__Task statement__. Leave out the pictures and retype exactly the lines from the one with "pinky tip: (1251, 869)" through the end of the records.

__Data for analysis__.

□ □ □ □ □ □ □

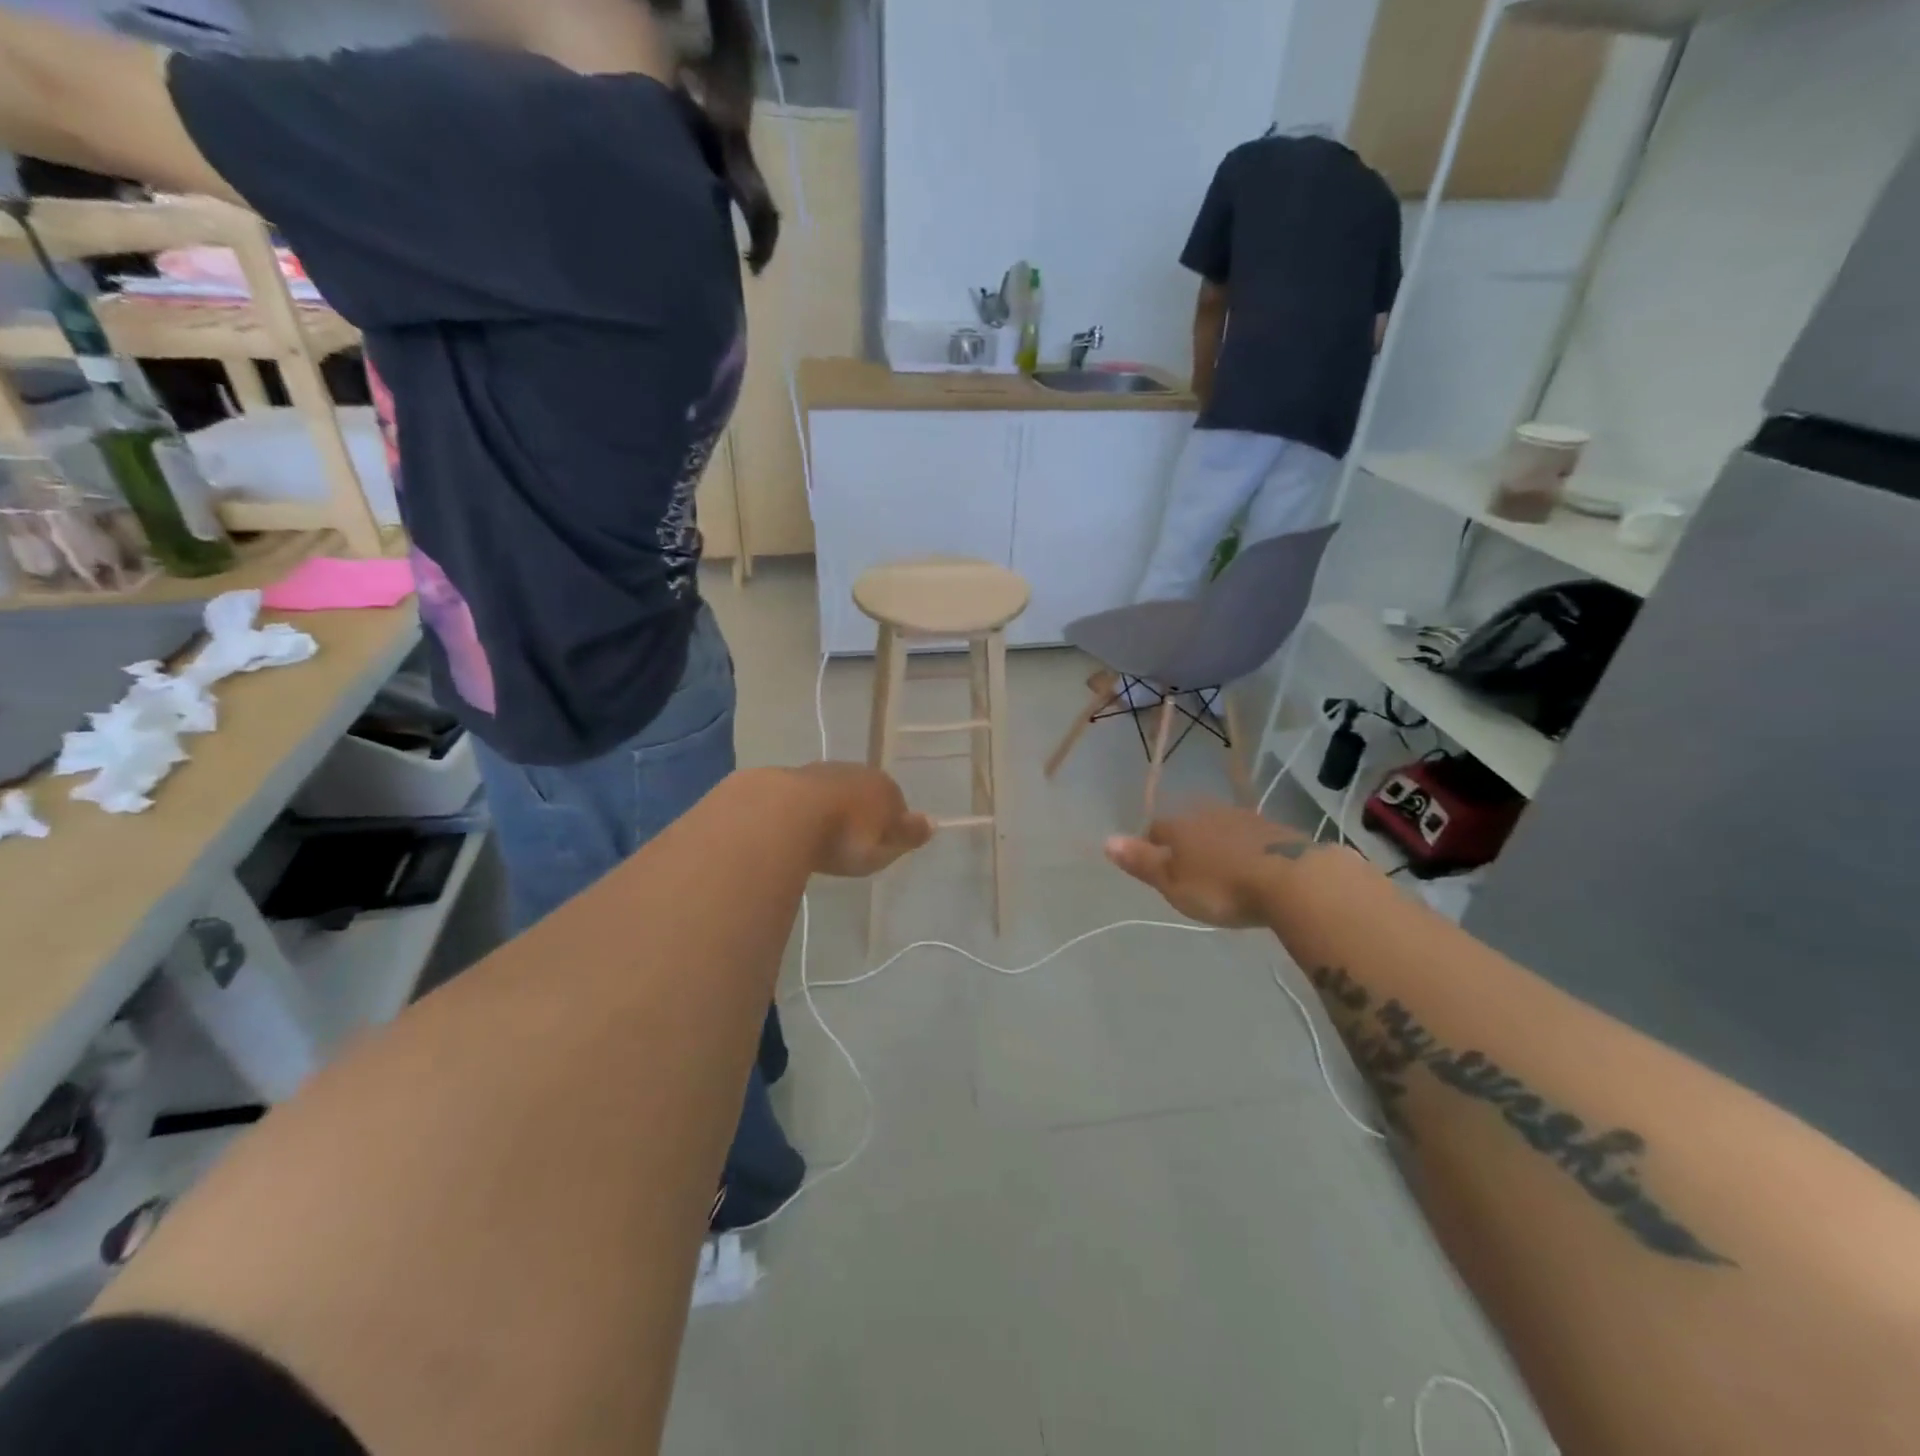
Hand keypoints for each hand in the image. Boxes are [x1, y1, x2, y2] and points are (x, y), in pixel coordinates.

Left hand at [785, 763, 933, 878]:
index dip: (891, 826)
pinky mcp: (789, 778)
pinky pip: (806, 797)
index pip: (897, 804)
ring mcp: (821, 771)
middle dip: (862, 814)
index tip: (881, 847)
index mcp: (884, 786)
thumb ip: (908, 835)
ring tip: (823, 837)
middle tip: (852, 844)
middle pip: (866, 794)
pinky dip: (806, 810)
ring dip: (833, 810)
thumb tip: (933, 822)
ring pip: (836, 792)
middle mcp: (856, 771)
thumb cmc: (844, 837)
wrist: (784, 814)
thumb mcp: (883, 848)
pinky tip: (798, 829)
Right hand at [1105, 803, 1319, 928]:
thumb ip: (1141, 862)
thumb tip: (1106, 840)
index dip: (1151, 845)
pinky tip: (1251, 869)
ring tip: (1220, 871)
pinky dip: (1245, 851)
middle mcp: (1210, 814)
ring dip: (1217, 845)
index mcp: (1181, 826)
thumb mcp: (1173, 883)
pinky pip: (1251, 838)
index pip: (1156, 828)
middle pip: (1189, 825)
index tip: (1155, 866)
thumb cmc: (1222, 887)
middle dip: (1186, 843)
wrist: (1293, 880)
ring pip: (1221, 828)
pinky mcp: (1277, 832)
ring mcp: (1246, 819)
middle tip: (1188, 871)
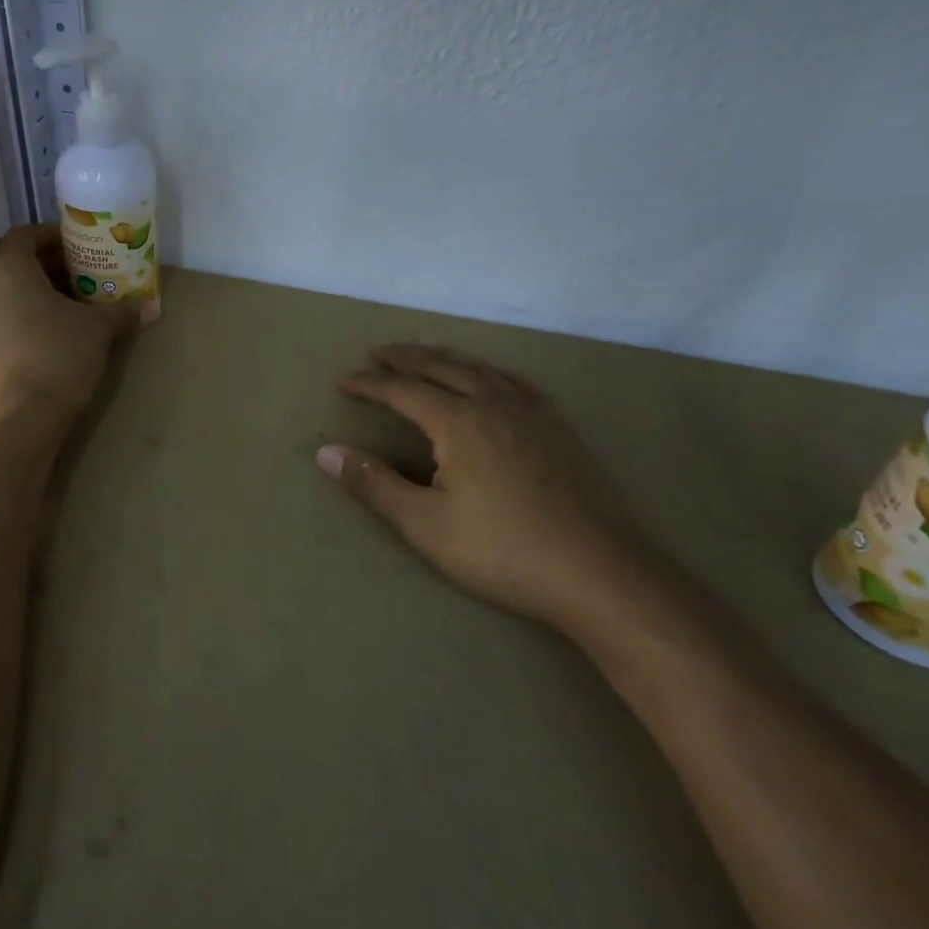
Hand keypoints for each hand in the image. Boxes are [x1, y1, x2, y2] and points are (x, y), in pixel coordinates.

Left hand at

□ □ □ □ □ □ □

__Response area__.
pinky tip: (1251, 869)
ring tip: (1220, 871)
pinky dip: (1245, 851)
middle mcp: (1210, 814)
ring dip: (1217, 845)
index mcp: (1181, 826)
thumb mcp: (1173, 883)
pinky pip: (1251, 838)
index pip: (1156, 828)
middle pip: (1189, 825)
index tip: (1155, 866)
thumb cmc: (1222, 887)
middle dip: (1186, 843)
wrist: (1293, 880)
ring pip: (1221, 828)
pinky mcp: (1277, 832)
ring mcp: (1246, 819)
middle tip: (1188, 871)
Hand keypoints for each hand in the image. Boxes are [x1, y1, x2, y2] and points are (x, y), in pixel coordinates.

Left hand at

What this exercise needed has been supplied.